Há um clássico do Herman Enciclopédia em que o Miguel Guilherme não consegue fazer avançar um calendário em papel para lá do dia 25 de abril. O sketch de humor termina com uma voz-off a anunciar “25 de abril sempre!”.
Muitas/os se lembrarão, porque víamos a mesma televisão e porque tinha piada. À letra, “25 de abril sempre” pode invocar o contrário do que propõe, estagnação em vez de democratização.
Qualquer formulação repetida muitas vezes sem história ou reflexão crítica é facilmente esvaziada de sentido.
Se comemorámos mais dias em democracia do que em ditadura, os tropeços na austeridade, nas incertezas da precariedade, nos espaços que ficaram por democratizar e nos saudosistas de um estado novo romantizado numa cantiga para embalar racistas deu um sentido muito forte ao “sempre” do abril que passou.
É hoje evidente que a democracia não está ganha. Protegê-la é aprofundá-la e isso não significa esquecer a história que nos construiu, nem defender sempre a mesma coisa.
Participei recentemente num debate numa República de estudantes em Coimbra sobre a democracia atual. Uma das preocupações colocadas foi a da escassez de momentos formais de participação.
Por um momento, a discussão centrou-se em questões técnicas eleitorais. Mas recordemos de outro tempo a história da resistência antifascista, que se fazia contra todas as impossibilidades; das lutas sociais, lembremos que a democracia acontece na rua, nos coletivos, nos debates, nas aprendizagens formais e informais e também na festa.

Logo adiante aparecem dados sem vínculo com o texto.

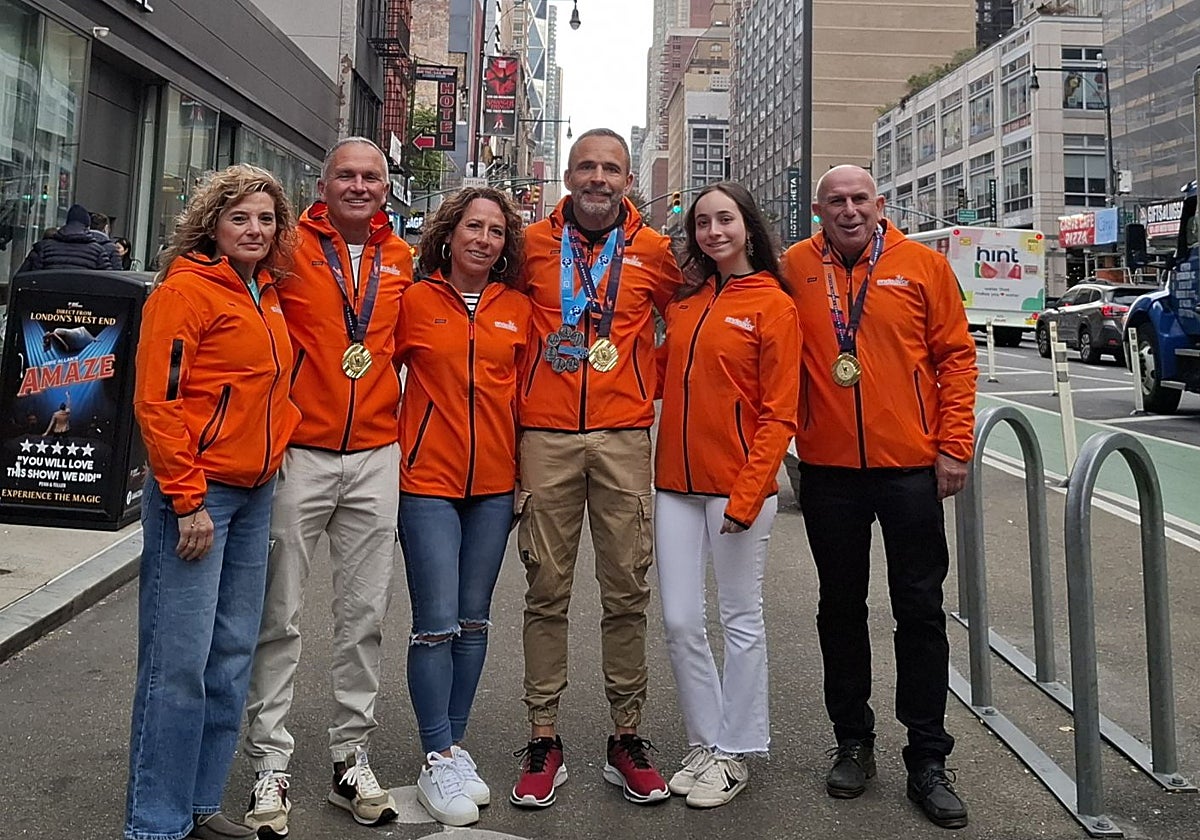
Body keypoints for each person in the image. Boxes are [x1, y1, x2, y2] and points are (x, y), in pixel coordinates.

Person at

O sempre de abril passa por observar além das simplificações discursivas, que ignoram as alternativas, por não reconhecerem a linguagem necessária para a imaginar; das que responsabilizam os mais excluídos, reproduzindo o racismo que negam; das que substituem a luta social por resignação ou figuras medíocres metidas em capas de super-herói de trazer por casa.

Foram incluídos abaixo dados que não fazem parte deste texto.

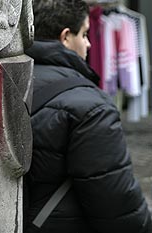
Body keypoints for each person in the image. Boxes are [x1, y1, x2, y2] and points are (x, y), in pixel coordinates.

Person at [23, 0, 152, 232]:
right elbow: (115, 200)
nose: (90, 44)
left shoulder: (6, 82)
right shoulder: (92, 106)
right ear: (65, 37)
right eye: (84, 34)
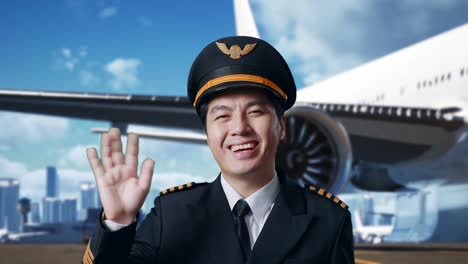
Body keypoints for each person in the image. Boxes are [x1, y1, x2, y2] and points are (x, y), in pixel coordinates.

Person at [82, 36, 355, 264]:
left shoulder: (328, 219)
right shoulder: (171, 214)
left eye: (256, 111)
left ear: (282, 127)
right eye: (222, 116)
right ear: (207, 133)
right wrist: (117, 224)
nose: (239, 127)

No malabarismo dos nossos quotidianos, atravessados de diferentes formas pelo cansaço da austeridade, da precariedade, das desigualdades, da pandemia, do isolamento, da guerra, pode ser muito difícil fazer mais do que cumprir o dia.
E é por isso que, nas lutas sociais, não importam apenas as ideias, mas também o processo de partilha e os afetos. Sair de casa no dia 25 de abril (como no 1.º de maio) para descer uma avenida ou participar numa comemoração coletiva é mais do que lembrar abril, é renovar a energia para o continuar.
Aproveitemos os abraços enquanto pudermos voltar a fazê-lo, não deixemos de nos emocionar ao som da Grândola Vila Morena e não aceitemos a retórica austeritária da contenção. Nunca paremos de celebrar.
Dos afetos e da partilha recebemos energia para pensar fora da caixa da inevitabilidade e do mérito individual e resistir às narrativas simplistas, às acusações que não discutem, às desculpas que reproduzirmos para aceitarmos quotidianos atravessados por violências de classe, sexistas e racistas.
A democracia faz-se todos os dias, em todos lugares e em coletivo. Sempre.